The present study's objectives are:

• Quantify the level of myocardial fibrosis in mild, moderate, and severe aortic stenosis compared with a healthy population.

• Evaluate the patients outcome after one and three year of follow-up

Recruitment information / eligibility

• Status: Completed
• Enrollment: 132
• Est. completion date: June 30, 2020
• Est. primary completion date: June 30, 2020
• Accepts healthy volunteers: Accepts Healthy Volunteers
• Gender: All
• Age group: 18 Years to 90 Years

Eligibility

Inclusion Criteria:

• Able to undergo protocolled investigations

• Patients: Mild, moderate or severe AS

Exclusion Criteria:

• Renal insufficiency

• Previously myocardial infarction (ECG, echocardiogram or hospital record)

• Severe valvular heart disease (except patients)

• Other cardiac disease known to cause myocardial fibrosis

• Severe hypertension

• Other medical conditions deterring protocolled investigation and follow-up

• Other medical conditions affecting 5-yrs prognosis (cancer, pulmonary disease)

• Severely reduced image-quality (echocardiography and MRI)

Related Conditions & MeSH terms

• Aortic Valve Stenosis
• Constriction, Pathologic
• Fibrosis
• Myocardial Fibrosis

Intervention

Diagnostic Test:
• Echocardiography
Conventional transthoracic echocardiography will be performed, in addition 3D-imaging and acquisitions with high frame rate.
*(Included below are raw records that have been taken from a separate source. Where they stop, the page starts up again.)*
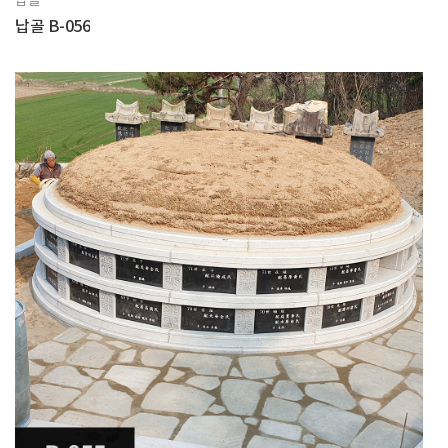
납골
납골 B-056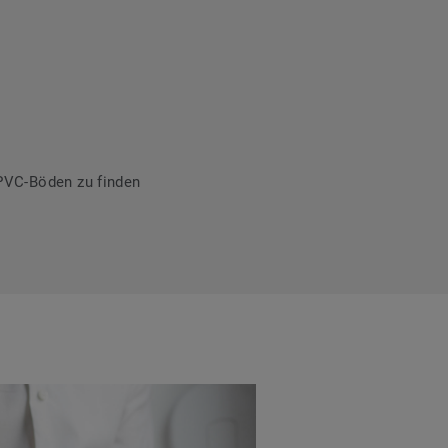
PVC-Böden zu finden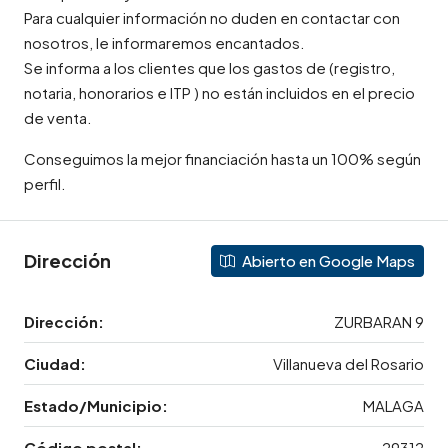
Para cualquier información no duden en contactar con
nosotros, le informaremos encantados.
Se informa a los clientes que los gastos de (registro,
notaria, honorarios e ITP ) no están incluidos en el precio
de venta.
Conseguimos la mejor financiación hasta un 100% según
perfil.
Dirección
Abierto en Google Maps
Dirección:
ZURBARAN 9
Ciudad:
Villanueva del Rosario
Estado/Municipio:
MALAGA
Código postal:
29312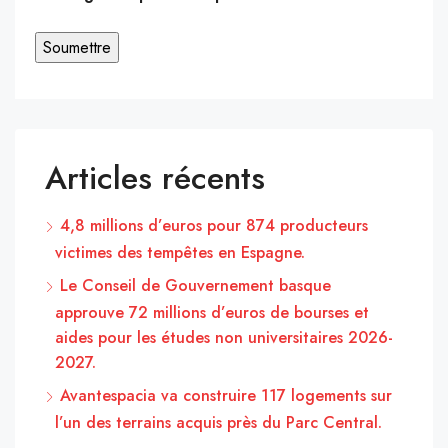
Articles récents
4,8 millions d’euros pour 874 producteurs
victimes des tempêtes en Espagne.
Le Conseil de Gouvernement basque
approuve 72 millions d’euros de bourses et
aides pour les études non universitaires 2026-
2027.
Avantespacia va construire 117 logements sur
l’un des terrains acquis près du Parc Central.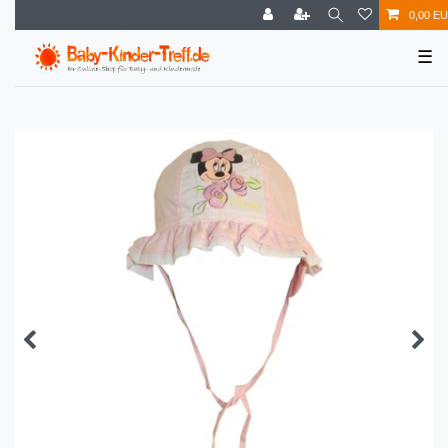
0,00 E
☰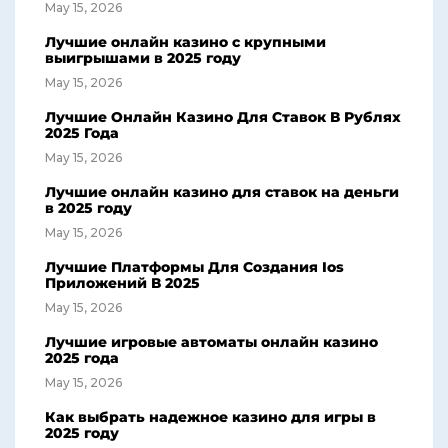
May 15, 2026
Лучшие онлайн казино с крупными
выигрышами в 2025 году
May 15, 2026
Лучшие Онлайн Казино Для Ставок В Рублях
2025 Года
May 15, 2026
Лучшие онлайн казино для ставок на деньги
в 2025 году
May 15, 2026
Лучшие Платформы Для Создания Ios
Приложений В 2025
May 15, 2026
Лучшие игровые автоматы онлайн казино
2025 года
May 15, 2026
Как выбрать надежное казино для игры в
2025 году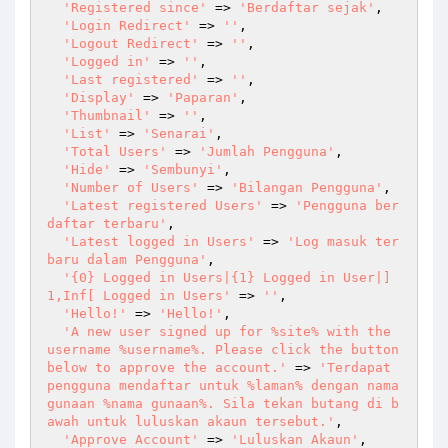
'Registered since'
 => 
'Berdaftar sejak'
,

'Login Redirect'
 => 
''
,

'Logout Redirect'
 => 
''
,

'Logged in'
 => 
''
,

'Last registered'
 => 
''
,

'Display'
 => 
'Paparan'
,

'Thumbnail'
 => 
''
,

'List'
 => 
'Senarai'
,

'Total Users'
 => 
'Jumlah Pengguna'
,

'Hide'
 => 
'Sembunyi'
,

'Number of Users'
 => 
'Bilangan Pengguna'
,

'Latest registered Users'
 => 
'Pengguna ber
daftar terbaru'
,

'Latest logged in Users'
 => 
'Log masuk ter
baru dalam Pengguna'
,

'{0} Logged in Users|{1} Logged in User|]
1,Inf[ Logged in Users'
 => 
''
,

'Hello!'
 => 
'Hello!'
,

'A new user signed up for %site% with the 
username %username%. Please click the button 
below to approve the account.'
 => 
'Terdapat 
pengguna mendaftar untuk %laman% dengan nama 
gunaan %nama gunaan%. Sila tekan butang di b
awah untuk luluskan akaun tersebut.'
,

'Approve Account'
 => 
'Luluskan Akaun'
,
The data from these patients will be anonymized and transferred for post-hoc analysis in dedicated computer software (GE Vingmed, EchoPac 2.0) and in validated machine learning algorithms.
• MRI
Cardiac MRI will be performed. In all patients without contraindications a gadolinium-based contrast agent will be given.
• Blood test
Conventional brachial venous blood samples will be drawn. Blood samples will be analyzed for markers of myocardial fibrosis at Oslo University Hospital.The findings will be related to imaging findings.
• ECG and Holter-ECG
ECG/Holter-ECG will be performed, and the findings will be related to the imaging findings.
• 6 min walking test
6 MWT will be performed, and the findings will be related to findings from MRI/echocardiography.

Locations

Country	Name	City	State
Norway	Department of Circulation and Medical Imaging	Trondheim

Sponsors (3)

Lead Sponsor	Collaborator
Norwegian University of Science and Technology	Oslo University Hospital, St. Olavs Hospital

Country where clinical trial is conducted

Norway, 

Outcome

Type	Measure	Description	Time frame	Safety issue
Primary	Cardiovascular morbidity and mortality	Admission with heart failure or death caused by cardiac disease ('major adverse cardiac events' MACE)	1 + 3 year
Secondary	All cause mortality	Mortality in general	3 years
Secondary	Time of first re-hospitalisation	Time of first re-hospitalisation after inclusion	3 years
Secondary	Cardiac systolic function	Echocardiographic systolic function based on left ventricular ejection fraction, global longitudinal strain, mitral annular plane systolic excursion (MAPSE)	1 year.
Secondary	Cardiac diastolic function	Echocardiographic diastolic function based on the volume of the left atrium, the tricuspidal regurgitation, mitral annular velocities and mitral flow	1 year.